Два гонца из кондратьева ларца. В чертогах мегаполиса
Шрифт:
– Сюда? – спрашивает Стас и, не дожидаясь подтверждения, ссаживает дверь ногой. Дверь ссаживается прямо в комнату, – судя по продавленному дивану, подслеповатому окну, кривобокому столу, колченогому табурету и толстому слою пыли на штабелях порожних бутылок, жилую. Входим и обнаруживаем за дверью шкаф, в шкафу – возмущенного хозяина. И у этого на уме одни претензии.
– Ваша реклама, – брызжет слюной, – сплошное вранье и надувательство! Увидеть Париж и умереть!.. То же самое в отношении Неаполя и других знаменитых населенных пунктов. Я увидел их все до единого и что же? Как видите, жив, здоров и безутешен!..
– Вам, наверное, не тот Париж показали, –
– Как не тот? Их что, двое? Может, и Неаполей несколько? И Иерусалимов не счесть? – заливается он веселым истерическим смехом.
– Именно, – хмуримся назидательно, – каждой твари по паре. Один Париж для знающих, другой – для невежд. Увидит невежда первый и коньки отбросит от натуги. Узрит вежда второй и то же самое, но – от разочарования…
– Да? Надо же, а я и не знал…
– Не огорчайтесь, – утешаем, – каждый из нас чего-нибудь да не знает, о чем-нибудь да не осведомлен. Вот мы, к примеру, тоже не знали, что вы этого не знаете, но мы же не огорчаемся, верно?
– Ага, – соглашается, – на огорченных вы не похожи…
– Хотите тот самый Париж увидеть?
– Хотим, – говорит.
А Стасу только того и надо: хвать клиента за рдяные ушки простофили и на солнышко к потолку – чтобы все увидал, ничего не пропустил.
– Ну как, – интересуемся, – хорош Париж-городок?
И сами себе ответствуем:
– Знамо хорош, лучше не придумаешь!
Глядь, а клиент уже того, – причастился истины. Гудбай, Вася – здравствуй Парамон!
– Вот дерьмо! – негодует Стас. – Не уши, а груши – в момент обрываются. И чем их только крепят? Говно, а не конструкция…

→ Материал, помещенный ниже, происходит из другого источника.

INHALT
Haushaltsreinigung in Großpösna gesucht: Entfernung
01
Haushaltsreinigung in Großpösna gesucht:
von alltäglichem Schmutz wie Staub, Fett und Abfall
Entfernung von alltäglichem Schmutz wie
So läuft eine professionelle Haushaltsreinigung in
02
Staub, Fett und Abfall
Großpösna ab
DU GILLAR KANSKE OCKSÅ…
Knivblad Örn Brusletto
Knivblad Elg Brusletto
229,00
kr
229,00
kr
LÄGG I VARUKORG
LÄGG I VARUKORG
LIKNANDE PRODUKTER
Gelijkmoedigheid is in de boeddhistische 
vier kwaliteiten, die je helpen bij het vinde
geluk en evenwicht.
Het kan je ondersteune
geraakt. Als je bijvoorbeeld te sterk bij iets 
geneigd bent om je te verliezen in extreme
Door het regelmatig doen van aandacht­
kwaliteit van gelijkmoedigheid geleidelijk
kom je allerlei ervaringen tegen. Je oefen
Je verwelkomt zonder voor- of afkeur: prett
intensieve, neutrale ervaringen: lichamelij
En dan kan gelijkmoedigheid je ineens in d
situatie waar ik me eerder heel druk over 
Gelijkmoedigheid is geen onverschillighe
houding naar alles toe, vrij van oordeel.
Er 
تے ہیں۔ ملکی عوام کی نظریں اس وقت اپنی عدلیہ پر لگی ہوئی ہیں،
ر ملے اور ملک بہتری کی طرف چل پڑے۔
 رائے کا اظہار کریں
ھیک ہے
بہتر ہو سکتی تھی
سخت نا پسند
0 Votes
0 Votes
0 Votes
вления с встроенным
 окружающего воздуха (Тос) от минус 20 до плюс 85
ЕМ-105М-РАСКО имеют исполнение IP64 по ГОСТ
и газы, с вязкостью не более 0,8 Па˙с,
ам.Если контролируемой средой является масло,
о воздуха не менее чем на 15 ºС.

Я молча протягиваю ему галантерейный инструмент: нитки, иголки, наперстки. Он по инерции пытается увильнуть от рукоделья: может гвоздиками их прибить? Или шурупами присобачить?.. У нас и так, увещеваю, нарушений инструкции выше крыши. Давай хоть по мелочам не будем ее игнорировать… Он покорно вздыхает и принимается за работу с видом мученика, одалживающего человечество великим смирением. Тут я ему не помощник. Самое время произвести разведку этажом выше, где на обитых фальшивой кожей дверях красуется внушительная доска с вежливым предупреждением: «Господ адвентистов, буддистов, джайнистов, иеговистов, исламистов, кальвинистов, коммунистов, морфинистов, орфистов, папистов, сайентистов, сатанистов, синтоистов, фашистов, эзотеристов, янсенистов, а так же всех прочих сирых, нищих и обремененных (в том числе товарами широкого потребления), просим не беспокоиться. Осторожно, злая соседка! Набрасывается без предупреждения! Спасибо за внимание. Семья Протоплазмовых.»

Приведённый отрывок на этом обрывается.